When that defender does collapse on Giannis drives, the Bucks star has been great at finding the open man in the corner to bury a triple, like here when three Timberwolves defenders tried to meet him at the rim.

The Bucks didn’t make a ton of splashy moves this summer, but they acquired big men that can space the floor in Lopez and Ersan Ilyasova, essentially allowing them to play four-out with Giannis and the point guards attacking the paint to take advantage of that space. That point guard position was a question for Milwaukee entering the season given the poor playoff performance of Eric Bledsoe, but he’s been rejuvenated by the new offense and looks like the player the Clippers and Suns hoped he could become, operating as the Bucks’ primary facilitator with 6.9 assists per game and taking advantage of that spacing to score at the rim.
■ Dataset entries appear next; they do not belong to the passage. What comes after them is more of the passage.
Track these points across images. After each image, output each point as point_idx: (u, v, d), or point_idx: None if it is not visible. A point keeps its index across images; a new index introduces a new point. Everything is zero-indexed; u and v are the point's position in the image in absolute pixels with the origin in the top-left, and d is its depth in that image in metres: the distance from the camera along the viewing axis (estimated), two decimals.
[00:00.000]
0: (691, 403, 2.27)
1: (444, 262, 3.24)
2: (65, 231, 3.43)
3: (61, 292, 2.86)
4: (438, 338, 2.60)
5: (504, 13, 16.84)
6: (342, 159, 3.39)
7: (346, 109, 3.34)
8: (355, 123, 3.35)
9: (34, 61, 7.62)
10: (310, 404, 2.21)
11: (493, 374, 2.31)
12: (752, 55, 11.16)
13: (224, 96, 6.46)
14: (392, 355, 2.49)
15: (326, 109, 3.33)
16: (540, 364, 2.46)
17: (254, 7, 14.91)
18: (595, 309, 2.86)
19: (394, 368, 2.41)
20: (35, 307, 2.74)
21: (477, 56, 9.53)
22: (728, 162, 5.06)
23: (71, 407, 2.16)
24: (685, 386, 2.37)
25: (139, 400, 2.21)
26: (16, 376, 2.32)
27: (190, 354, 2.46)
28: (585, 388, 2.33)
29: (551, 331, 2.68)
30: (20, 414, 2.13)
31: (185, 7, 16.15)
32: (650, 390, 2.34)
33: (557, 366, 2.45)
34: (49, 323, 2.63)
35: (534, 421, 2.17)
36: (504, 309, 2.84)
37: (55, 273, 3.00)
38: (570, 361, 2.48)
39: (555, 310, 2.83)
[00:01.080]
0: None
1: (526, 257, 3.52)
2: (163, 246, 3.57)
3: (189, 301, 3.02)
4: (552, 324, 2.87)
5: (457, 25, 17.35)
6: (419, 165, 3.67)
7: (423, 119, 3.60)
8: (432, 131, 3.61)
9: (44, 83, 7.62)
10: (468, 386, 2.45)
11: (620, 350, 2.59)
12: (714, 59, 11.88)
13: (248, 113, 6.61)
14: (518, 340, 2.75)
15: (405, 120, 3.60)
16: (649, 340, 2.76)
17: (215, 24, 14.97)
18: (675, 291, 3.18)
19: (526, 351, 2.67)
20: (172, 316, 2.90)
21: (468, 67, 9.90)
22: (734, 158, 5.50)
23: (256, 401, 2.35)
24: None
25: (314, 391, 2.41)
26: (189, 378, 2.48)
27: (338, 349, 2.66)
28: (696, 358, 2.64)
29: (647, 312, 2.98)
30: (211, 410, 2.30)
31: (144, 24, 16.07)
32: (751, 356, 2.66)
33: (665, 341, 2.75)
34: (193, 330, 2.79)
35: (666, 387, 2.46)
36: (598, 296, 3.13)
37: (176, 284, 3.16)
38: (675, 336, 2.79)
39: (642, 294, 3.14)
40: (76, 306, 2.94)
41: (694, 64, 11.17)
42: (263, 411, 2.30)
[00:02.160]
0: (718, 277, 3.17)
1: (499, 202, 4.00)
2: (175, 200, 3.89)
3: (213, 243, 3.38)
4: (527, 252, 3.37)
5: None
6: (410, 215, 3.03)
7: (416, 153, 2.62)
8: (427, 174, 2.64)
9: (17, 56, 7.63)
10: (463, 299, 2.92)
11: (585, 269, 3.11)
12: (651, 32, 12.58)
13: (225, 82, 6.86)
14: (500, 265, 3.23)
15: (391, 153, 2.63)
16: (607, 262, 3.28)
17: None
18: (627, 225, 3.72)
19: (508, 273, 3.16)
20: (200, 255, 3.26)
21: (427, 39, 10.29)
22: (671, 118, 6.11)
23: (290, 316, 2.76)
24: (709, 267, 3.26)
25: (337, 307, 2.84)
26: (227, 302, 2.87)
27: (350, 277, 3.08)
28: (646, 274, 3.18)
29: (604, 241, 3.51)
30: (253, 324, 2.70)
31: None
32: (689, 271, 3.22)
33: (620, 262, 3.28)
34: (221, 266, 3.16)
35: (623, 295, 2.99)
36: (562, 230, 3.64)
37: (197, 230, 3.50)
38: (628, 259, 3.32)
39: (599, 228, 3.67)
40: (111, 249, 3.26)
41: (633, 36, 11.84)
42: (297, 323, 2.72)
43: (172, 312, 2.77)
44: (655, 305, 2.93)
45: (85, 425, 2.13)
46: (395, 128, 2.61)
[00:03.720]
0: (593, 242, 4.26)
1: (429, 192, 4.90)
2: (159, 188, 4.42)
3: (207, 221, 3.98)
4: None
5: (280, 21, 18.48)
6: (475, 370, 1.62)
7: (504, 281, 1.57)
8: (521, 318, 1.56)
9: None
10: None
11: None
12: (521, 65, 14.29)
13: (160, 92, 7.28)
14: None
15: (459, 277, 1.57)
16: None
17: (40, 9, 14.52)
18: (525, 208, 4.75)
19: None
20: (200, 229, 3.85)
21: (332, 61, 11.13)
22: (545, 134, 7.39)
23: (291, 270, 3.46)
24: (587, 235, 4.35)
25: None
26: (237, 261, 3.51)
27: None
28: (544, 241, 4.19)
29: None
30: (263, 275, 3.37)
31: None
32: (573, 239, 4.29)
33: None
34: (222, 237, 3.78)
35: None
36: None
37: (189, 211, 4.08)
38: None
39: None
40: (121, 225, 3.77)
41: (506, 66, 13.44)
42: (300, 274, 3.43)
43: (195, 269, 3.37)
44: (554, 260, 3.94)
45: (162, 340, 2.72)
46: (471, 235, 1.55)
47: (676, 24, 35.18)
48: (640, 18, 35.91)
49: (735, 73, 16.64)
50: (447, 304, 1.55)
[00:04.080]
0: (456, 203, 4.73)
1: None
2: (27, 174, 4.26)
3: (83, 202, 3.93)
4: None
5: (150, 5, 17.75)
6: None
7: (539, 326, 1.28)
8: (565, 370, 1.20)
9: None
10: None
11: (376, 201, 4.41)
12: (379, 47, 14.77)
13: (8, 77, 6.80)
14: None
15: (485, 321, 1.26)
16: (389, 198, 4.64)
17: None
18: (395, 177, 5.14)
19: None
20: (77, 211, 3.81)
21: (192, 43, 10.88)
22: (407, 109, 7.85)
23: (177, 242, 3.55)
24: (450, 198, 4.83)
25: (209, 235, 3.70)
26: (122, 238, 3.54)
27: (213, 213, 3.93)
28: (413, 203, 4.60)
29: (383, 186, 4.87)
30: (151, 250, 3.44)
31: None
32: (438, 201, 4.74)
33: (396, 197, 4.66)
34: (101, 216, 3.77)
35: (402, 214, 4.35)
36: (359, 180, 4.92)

Beyond Giannis, there might not be a player that looks better in the Bucks’ new offense than Khris Middleton, who is shooting 54.9 percent from three on 7.3 attempts per game. Middleton made a major leap last year into being a legit secondary star alongside Antetokounmpo, but the added spacing and weapons around him have opened up his game even more.


Middleton’s shot attempts overall are down from last year because the shot distribution is more even in Milwaukee, but his efficiency is way up and the counting stats are all just a tick higher than a year ago despite 2.5 fewer attempts per game and a slightly lower usage. Middleton is the yin to Antetokounmpo’s yang, and in a new three-point happy system, he’s flourishing.

The Bucks will undoubtedly go through some rough patches this season, because every team in the league that’s not the Warriors will, but the foundation that’s been laid already has been wildly impressive. The Bucks are operating like the best version of Budenholzer’s Hawks teams, namely the 2014-15 group that won 60 games and the top seed in the East.

That Atlanta team got swept by LeBron James and the Cavs, but this Bucks squad has something those Hawks never did: the best player in the East. That used to be LeBron, which is why the Hawks never could even come close to toppling the Cavs with their ball movement and shot-making. In the playoffs, that can dry up and you need someone that can take the ball and get a bucket. With all due respect to Jeff Teague, Al Horford, and Paul Millsap, Budenholzer’s never had that.

With Antetokounmpo, he does, and that makes this Bucks team terrifying. They execute Bud’s offensive vision tremendously already, but when push comes to shove, they can just let Giannis do what Giannis does. That’s always been something Milwaukee could toss out, but in the past, that’s been their first, second, and third option.

Now, the team can balance between playing gorgeous team ball and letting a superstar be a superstar, and it’s what makes the Bucks a legitimate threat in the East this year.